● **Excerpt**
☆ ☆ ☆ ☆ ☆
No subject

Fri Aug 12 16:32:37 EDT 1994

Mark Plutowski recently said on connectionist:

>>>
A discussion on the Machine Learning List prompted the question 

"Have theoretical conditions been established under which 
cross-validation is justified?"  

The answer is "Yes." 
>>>

Mark is being polite by not using names; I am the one he is
(implicitly) taking to task, for the following comment on the
ML list:

>>>
. an assumption *must always* be
present if we are to have any belief in learnability in the problem
at hand...
However, to give just one example, nobody has yet delineated
just what those assumptions are for the technique of cross-validation.
>>>

Mark is completely correct in his (implicit) criticism.

As he says, there has in fact been decades of work analyzing 
cross-validation from a sampling theory perspective. Mark's thesis is 
a major contribution to this literature. Any implications coming from my
message that such literature doesn't exist or is somehow invalid
are completely mistaken and were not intended. (Indeed, I've had 
several very illuminating discussions with Mark about his thesis!)

The only defense for the imprecision of my comment is that I made 
it in the context of the ongoing discussion on the ML list that 
Mark referred to. That discussion concerned off-training set error 
rather than iid error, so my comments implicitly assumed off-training 
set error. And as Mark notes, his results (and the others in the 
literature) don't extend to that kind of error.
☆ ☆ ☆ ☆ ☆
Write out the cross-validation message above word for word. The listing comes from a different source than the cross-validation message.
☆ ☆ ☆ ☆ ☆
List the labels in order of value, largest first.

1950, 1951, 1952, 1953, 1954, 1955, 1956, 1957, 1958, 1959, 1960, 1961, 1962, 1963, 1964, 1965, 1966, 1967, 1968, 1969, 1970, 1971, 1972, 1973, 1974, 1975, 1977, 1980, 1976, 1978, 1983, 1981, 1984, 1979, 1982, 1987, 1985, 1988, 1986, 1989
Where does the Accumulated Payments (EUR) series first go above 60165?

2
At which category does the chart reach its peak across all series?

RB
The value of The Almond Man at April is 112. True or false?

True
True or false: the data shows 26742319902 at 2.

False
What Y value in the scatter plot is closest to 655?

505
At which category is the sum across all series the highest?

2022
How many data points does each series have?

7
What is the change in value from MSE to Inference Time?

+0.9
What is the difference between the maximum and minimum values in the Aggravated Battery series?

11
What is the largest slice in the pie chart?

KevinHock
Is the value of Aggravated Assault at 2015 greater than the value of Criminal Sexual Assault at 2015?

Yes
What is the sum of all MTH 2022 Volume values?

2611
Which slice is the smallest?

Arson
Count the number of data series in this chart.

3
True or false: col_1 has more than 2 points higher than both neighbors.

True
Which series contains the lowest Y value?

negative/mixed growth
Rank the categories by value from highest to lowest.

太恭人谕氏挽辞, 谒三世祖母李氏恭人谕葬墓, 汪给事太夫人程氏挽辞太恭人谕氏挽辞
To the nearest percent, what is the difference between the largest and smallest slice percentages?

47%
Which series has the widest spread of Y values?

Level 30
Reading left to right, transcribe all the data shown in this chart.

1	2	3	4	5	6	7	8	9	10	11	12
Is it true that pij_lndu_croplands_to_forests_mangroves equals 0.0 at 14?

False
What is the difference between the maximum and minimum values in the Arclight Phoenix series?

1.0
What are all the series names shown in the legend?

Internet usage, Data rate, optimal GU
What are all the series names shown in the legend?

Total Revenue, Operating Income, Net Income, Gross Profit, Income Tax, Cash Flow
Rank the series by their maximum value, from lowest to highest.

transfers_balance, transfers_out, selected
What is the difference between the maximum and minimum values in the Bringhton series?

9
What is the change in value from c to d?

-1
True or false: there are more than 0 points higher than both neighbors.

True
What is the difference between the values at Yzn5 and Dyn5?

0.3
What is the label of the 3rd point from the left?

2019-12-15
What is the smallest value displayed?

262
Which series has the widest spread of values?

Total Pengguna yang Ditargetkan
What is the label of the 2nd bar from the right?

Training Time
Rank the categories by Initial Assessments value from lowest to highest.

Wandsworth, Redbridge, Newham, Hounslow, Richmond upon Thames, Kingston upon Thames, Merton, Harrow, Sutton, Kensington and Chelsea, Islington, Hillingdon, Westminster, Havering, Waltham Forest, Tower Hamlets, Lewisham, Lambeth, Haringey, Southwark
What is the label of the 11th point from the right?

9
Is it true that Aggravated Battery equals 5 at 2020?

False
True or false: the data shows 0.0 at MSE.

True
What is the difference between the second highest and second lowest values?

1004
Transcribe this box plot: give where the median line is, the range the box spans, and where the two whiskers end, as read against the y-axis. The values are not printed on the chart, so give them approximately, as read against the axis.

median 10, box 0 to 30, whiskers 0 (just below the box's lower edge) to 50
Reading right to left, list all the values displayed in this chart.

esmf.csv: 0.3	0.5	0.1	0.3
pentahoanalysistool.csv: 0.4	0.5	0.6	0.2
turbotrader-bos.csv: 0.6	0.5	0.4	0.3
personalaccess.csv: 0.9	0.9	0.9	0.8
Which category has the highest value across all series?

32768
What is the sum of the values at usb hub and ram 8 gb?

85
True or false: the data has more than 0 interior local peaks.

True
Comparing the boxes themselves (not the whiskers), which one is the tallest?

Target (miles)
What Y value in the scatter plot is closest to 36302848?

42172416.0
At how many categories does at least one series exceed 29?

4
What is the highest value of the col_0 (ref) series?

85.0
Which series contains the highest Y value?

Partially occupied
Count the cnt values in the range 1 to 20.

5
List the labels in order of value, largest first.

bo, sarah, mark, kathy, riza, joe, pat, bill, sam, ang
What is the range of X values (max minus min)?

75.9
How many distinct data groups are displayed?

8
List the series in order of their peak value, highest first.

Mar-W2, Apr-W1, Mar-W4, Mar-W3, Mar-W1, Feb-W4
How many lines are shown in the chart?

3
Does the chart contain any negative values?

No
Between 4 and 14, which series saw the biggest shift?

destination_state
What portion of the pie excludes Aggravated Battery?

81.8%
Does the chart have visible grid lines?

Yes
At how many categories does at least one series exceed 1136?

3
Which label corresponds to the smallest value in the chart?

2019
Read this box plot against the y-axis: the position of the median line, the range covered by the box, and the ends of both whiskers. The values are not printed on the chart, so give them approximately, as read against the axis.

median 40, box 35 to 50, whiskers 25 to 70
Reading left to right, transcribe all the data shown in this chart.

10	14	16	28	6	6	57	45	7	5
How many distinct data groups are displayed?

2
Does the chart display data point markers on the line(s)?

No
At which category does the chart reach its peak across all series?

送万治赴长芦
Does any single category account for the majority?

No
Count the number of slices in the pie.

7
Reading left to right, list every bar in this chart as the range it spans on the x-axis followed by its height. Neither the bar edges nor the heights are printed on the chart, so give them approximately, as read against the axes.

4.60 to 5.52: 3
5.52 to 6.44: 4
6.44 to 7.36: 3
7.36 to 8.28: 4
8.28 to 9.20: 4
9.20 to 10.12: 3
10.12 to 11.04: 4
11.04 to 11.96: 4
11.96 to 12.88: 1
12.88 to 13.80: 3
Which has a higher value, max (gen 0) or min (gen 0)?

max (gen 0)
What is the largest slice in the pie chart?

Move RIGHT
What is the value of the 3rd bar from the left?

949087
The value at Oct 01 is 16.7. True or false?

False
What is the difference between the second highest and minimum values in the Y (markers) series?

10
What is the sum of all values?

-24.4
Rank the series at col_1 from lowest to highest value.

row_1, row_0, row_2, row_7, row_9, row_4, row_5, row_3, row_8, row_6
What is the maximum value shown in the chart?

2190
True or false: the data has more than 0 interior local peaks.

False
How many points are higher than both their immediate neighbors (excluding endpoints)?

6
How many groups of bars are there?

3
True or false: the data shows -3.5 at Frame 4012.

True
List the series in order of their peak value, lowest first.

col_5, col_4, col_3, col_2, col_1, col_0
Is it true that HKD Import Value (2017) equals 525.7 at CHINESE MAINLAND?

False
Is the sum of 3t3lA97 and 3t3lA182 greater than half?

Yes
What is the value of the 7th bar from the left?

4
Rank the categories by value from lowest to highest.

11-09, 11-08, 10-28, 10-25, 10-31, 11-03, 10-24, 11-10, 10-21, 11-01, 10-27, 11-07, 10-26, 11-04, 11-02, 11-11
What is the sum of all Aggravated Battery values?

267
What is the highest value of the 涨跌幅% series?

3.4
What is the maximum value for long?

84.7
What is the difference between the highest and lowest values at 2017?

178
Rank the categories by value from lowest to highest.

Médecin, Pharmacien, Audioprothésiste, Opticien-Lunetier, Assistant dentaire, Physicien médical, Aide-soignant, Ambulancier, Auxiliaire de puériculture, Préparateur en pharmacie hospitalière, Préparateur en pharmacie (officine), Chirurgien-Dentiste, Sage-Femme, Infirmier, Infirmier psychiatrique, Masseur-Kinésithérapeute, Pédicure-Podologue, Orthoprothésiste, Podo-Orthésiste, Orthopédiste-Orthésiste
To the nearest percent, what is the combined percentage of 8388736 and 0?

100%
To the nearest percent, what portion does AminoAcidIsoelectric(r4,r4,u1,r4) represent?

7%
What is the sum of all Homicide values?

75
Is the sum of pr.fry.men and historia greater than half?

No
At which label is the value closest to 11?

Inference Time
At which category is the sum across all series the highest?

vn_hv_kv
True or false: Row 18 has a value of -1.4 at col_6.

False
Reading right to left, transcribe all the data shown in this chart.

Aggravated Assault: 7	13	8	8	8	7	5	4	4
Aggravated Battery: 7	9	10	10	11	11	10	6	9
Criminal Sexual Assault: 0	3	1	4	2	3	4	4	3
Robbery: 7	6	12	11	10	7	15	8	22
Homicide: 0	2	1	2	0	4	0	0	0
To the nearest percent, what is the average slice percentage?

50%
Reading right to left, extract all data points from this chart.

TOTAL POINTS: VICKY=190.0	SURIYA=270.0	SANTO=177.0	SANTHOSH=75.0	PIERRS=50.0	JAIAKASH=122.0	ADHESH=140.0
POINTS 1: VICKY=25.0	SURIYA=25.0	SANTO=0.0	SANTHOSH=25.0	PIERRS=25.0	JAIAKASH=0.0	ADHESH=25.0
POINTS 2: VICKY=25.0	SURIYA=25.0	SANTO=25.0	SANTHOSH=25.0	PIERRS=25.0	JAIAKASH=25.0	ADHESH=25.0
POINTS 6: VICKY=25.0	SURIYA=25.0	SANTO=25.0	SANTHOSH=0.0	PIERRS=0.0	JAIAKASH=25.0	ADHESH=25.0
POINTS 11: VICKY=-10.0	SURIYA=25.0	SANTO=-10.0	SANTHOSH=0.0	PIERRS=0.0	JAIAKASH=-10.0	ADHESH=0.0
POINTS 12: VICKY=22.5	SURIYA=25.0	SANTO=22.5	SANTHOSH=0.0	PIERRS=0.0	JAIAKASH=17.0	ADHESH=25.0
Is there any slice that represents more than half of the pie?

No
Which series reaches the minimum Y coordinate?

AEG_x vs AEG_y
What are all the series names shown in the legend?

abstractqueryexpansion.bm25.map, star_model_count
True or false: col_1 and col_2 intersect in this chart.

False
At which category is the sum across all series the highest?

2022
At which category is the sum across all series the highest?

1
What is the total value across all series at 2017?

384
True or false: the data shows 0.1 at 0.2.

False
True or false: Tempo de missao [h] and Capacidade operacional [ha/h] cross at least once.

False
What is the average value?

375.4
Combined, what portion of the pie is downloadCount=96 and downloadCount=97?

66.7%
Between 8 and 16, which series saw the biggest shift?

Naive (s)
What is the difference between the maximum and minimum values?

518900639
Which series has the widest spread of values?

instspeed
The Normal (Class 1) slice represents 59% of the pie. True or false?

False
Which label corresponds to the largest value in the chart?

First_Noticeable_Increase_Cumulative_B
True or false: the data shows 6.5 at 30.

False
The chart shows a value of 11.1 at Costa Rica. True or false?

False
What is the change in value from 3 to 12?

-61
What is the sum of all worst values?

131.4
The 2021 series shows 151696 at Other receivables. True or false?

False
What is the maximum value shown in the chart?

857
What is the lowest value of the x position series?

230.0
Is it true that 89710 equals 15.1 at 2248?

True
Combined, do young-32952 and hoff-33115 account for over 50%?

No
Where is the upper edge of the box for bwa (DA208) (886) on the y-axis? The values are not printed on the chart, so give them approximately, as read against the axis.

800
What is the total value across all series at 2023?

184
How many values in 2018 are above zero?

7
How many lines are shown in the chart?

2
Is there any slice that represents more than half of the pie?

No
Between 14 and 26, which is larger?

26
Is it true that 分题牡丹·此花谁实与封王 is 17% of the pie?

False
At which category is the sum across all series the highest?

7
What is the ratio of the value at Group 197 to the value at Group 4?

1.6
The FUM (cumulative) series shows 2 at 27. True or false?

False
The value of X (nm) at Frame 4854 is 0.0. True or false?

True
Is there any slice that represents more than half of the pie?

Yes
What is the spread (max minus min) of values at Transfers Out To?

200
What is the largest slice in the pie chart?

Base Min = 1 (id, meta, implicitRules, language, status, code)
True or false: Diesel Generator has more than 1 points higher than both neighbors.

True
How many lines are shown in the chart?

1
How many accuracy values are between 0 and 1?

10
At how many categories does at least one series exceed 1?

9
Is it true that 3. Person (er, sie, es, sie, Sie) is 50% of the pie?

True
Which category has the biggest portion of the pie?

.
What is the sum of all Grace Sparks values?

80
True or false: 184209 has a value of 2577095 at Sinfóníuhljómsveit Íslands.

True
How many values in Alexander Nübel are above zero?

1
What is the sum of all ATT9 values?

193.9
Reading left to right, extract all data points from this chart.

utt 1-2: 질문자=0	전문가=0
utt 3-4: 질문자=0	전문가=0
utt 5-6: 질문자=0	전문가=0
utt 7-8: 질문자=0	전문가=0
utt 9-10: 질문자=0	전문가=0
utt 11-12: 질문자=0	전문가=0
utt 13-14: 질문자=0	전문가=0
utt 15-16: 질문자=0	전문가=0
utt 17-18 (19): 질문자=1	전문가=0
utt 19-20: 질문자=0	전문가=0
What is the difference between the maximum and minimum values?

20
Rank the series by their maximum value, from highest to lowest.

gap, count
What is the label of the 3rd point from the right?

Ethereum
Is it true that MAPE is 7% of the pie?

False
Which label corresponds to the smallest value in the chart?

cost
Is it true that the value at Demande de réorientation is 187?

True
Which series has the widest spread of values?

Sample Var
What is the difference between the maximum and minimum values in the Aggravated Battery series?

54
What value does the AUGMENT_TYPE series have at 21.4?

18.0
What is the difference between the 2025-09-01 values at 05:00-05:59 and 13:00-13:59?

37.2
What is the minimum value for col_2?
☆ ☆ ☆ ☆ ☆
● **Result of the task**
No subject

Fri Aug 12 16:32:37 EDT 1994

Mark Plutowski recently said on connectionist:

>>>
A discussion on the Machine Learning List prompted the question 

"Have theoretical conditions been established under which 
cross-validation is justified?"  

The answer is "Yes." 
>>>

Mark is being polite by not using names; I am the one he is
(implicitly) taking to task, for the following comment on the
ML list:

>>>
. an assumption *must always* be
present if we are to have any belief in learnability in the problem
at hand...
However, to give just one example, nobody has yet delineated
just what those assumptions are for the technique of cross-validation.
>>>

Mark is completely correct in his (implicit) criticism.

As he says, there has in fact been decades of work analyzing 
cross-validation from a sampling theory perspective. Mark's thesis is 
a major contribution to this literature. Any implications coming from my
message that such literature doesn't exist or is somehow invalid
are completely mistaken and were not intended. (Indeed, I've had 
several very illuminating discussions with Mark about his thesis!)

The only defense for the imprecision of my comment is that I made 
it in the context of the ongoing discussion on the ML list that 
Mark referred to. That discussion concerned off-training set error 
rather than iid error, so my comments implicitly assumed off-training 
set error. And as Mark notes, his results (and the others in the 
literature) don't extend to that kind of error.